TO BE DONE
Put the lines of the listing below, from the line containing "text // debugging" through the line containing "1268, 1122, 1297]", inclusive, into a Markdown table with the columns Row and Line. Number each row and omit blank lines.

Element box listing:
|---|
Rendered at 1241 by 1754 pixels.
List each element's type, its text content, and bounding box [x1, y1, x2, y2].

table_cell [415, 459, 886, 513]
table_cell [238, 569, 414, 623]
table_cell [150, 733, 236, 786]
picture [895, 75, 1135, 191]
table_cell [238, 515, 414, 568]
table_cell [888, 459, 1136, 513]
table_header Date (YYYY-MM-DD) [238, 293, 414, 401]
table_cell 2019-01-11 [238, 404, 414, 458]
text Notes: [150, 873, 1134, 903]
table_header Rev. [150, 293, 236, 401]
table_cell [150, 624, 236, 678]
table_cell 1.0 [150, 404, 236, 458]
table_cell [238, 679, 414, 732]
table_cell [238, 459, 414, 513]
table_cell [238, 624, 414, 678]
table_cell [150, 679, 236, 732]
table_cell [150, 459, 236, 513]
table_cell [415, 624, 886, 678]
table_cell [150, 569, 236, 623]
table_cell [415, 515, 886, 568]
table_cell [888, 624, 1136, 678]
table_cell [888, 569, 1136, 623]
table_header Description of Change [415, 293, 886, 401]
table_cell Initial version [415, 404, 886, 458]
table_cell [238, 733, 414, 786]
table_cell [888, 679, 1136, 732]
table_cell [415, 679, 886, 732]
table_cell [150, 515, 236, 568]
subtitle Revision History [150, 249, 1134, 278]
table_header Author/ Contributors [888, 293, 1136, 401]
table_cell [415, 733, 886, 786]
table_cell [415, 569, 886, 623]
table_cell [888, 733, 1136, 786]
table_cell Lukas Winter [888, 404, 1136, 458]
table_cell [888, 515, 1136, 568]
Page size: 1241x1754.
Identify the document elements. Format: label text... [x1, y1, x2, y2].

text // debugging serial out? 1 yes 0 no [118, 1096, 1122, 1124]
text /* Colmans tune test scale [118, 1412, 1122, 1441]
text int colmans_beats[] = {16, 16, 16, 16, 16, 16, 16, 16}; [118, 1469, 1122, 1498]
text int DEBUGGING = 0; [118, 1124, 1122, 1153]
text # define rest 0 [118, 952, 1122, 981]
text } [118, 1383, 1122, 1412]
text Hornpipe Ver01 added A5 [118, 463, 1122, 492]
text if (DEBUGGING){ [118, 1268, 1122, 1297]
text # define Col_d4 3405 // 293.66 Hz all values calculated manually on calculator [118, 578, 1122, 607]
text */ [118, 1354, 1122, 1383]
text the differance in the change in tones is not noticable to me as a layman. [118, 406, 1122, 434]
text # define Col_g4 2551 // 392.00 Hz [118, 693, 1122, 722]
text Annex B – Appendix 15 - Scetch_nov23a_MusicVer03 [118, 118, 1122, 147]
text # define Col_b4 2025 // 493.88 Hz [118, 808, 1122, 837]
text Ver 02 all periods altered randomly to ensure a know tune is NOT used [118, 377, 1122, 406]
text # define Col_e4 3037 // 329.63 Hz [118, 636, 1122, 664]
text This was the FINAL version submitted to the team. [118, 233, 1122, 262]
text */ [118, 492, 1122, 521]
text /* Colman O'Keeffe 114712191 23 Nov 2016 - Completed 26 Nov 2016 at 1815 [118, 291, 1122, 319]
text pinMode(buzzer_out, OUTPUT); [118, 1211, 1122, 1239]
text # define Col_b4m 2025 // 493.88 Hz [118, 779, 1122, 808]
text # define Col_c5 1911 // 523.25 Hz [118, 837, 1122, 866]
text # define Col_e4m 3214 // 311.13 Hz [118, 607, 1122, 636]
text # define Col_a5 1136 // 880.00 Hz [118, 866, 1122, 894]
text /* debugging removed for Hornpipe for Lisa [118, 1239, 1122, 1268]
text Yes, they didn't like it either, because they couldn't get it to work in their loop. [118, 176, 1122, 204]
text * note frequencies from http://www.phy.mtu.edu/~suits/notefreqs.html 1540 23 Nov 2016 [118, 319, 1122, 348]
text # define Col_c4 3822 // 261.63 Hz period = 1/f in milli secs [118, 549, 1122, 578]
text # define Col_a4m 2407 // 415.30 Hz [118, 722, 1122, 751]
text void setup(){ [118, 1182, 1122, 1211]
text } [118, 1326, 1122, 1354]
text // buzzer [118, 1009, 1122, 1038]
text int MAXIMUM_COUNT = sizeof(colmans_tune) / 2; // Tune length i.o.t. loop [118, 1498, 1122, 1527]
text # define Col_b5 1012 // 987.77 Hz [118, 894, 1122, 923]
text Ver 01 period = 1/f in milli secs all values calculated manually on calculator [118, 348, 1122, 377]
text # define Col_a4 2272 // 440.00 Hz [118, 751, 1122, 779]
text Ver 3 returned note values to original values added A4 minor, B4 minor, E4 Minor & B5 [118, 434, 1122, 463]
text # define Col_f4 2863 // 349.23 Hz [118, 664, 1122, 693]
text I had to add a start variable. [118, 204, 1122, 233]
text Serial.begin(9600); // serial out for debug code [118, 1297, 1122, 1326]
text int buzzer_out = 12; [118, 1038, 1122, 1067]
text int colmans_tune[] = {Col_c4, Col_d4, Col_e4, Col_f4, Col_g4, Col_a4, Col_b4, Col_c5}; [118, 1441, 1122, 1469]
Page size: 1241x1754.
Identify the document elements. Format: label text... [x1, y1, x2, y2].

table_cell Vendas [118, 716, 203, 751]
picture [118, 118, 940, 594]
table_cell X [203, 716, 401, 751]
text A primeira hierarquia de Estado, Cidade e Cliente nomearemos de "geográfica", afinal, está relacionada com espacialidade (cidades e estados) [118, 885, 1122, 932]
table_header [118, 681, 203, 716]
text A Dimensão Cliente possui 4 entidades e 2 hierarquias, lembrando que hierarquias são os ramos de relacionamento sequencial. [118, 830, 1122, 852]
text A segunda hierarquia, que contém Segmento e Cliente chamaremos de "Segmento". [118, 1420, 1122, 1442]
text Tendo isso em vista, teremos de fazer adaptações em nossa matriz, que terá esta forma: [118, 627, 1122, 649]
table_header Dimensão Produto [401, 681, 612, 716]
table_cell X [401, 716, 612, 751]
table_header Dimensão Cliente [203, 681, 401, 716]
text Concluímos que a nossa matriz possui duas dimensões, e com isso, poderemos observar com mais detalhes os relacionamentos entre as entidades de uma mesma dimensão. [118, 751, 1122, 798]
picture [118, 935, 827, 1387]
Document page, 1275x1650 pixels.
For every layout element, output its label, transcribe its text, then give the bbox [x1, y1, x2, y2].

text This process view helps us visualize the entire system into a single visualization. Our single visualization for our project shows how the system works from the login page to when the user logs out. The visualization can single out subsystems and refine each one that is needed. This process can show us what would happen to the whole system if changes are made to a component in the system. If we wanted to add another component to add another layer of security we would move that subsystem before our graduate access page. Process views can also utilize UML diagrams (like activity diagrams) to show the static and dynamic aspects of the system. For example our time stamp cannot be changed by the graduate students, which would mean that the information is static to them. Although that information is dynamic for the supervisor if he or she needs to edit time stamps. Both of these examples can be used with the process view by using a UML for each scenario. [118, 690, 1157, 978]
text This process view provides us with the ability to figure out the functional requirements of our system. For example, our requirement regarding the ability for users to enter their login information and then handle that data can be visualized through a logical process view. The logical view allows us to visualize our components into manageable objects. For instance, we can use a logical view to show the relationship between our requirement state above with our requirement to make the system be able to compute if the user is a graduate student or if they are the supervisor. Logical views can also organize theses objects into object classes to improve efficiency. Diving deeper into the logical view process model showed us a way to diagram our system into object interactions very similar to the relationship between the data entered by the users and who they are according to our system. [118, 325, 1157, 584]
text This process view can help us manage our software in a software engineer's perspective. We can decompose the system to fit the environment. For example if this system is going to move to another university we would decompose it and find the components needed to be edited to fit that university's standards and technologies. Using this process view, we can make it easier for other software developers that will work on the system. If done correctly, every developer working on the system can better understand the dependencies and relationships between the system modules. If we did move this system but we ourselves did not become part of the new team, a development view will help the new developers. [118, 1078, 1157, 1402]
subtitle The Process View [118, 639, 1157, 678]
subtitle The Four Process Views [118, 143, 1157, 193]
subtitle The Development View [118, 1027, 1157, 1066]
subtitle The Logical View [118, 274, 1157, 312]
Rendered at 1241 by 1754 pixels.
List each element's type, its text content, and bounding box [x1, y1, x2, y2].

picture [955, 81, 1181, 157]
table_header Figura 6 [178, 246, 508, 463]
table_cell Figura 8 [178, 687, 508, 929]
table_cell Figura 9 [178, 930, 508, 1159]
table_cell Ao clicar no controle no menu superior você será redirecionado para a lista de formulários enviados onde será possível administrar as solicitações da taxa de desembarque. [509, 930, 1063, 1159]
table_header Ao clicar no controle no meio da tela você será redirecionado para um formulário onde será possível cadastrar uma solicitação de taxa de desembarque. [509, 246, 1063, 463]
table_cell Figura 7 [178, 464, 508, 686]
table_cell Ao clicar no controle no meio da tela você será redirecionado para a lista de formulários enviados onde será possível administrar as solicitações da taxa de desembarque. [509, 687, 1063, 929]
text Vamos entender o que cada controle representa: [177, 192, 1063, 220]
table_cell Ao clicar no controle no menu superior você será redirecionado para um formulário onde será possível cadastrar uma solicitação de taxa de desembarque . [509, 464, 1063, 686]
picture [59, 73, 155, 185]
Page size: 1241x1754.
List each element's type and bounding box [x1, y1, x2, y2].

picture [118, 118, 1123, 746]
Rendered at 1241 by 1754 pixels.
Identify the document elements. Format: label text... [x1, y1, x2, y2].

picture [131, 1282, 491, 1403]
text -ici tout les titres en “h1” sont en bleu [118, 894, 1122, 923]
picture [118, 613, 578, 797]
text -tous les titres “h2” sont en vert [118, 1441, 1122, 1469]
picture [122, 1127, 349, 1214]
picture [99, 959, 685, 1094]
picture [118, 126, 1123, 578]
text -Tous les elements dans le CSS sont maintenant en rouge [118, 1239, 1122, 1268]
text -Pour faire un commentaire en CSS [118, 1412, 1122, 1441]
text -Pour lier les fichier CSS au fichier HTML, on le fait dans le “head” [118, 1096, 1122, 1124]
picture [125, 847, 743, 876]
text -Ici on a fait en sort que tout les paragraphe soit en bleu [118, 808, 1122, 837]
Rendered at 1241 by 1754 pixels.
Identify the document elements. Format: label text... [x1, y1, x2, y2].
|---|
EXERCISE RESULT
| Row | Line |
|---|---|
| 1 | text // debugging serial out? 1 yes 0 no [118, 1096, 1122, 1124] |
| 2 | text /* Colmans tune test scale [118, 1412, 1122, 1441] |
| 3 | text int colmans_beats[] = {16, 16, 16, 16, 16, 16, 16, 16}; [118, 1469, 1122, 1498] |
| 4 | text int DEBUGGING = 0; [118, 1124, 1122, 1153] |
| 5 | text # define rest 0 [118, 952, 1122, 981] |
| 6 | text } [118, 1383, 1122, 1412] |
| 7 | text Hornpipe Ver01 added A5 [118, 463, 1122, 492] |
| 8 | text if (DEBUGGING){ [118, 1268, 1122, 1297] |